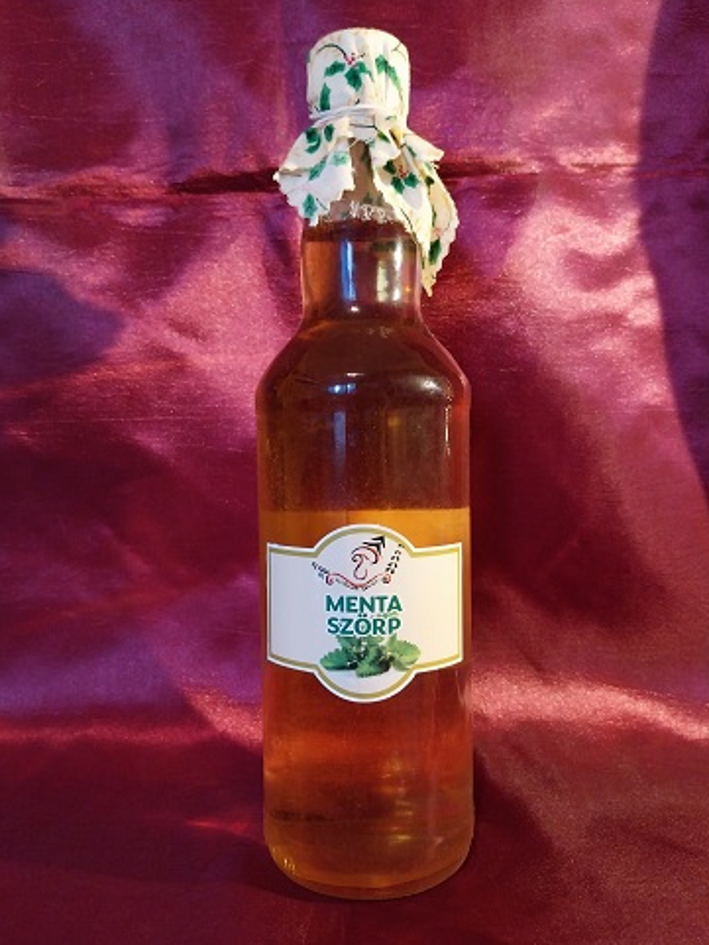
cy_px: 485
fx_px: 737
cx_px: 364
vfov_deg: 65.3
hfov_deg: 51.4
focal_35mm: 27
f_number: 1.8
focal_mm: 4
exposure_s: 1/25
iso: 400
•••••
What the task asks
Render the records above word for word and leave the pictures out.

Exercise response
cy_px: 485
fx_px: 737
cx_px: 364
vfov_deg: 65.3
hfov_deg: 51.4
focal_35mm: 27
f_number: 1.8
focal_mm: 4
exposure_s: 1/25
iso: 400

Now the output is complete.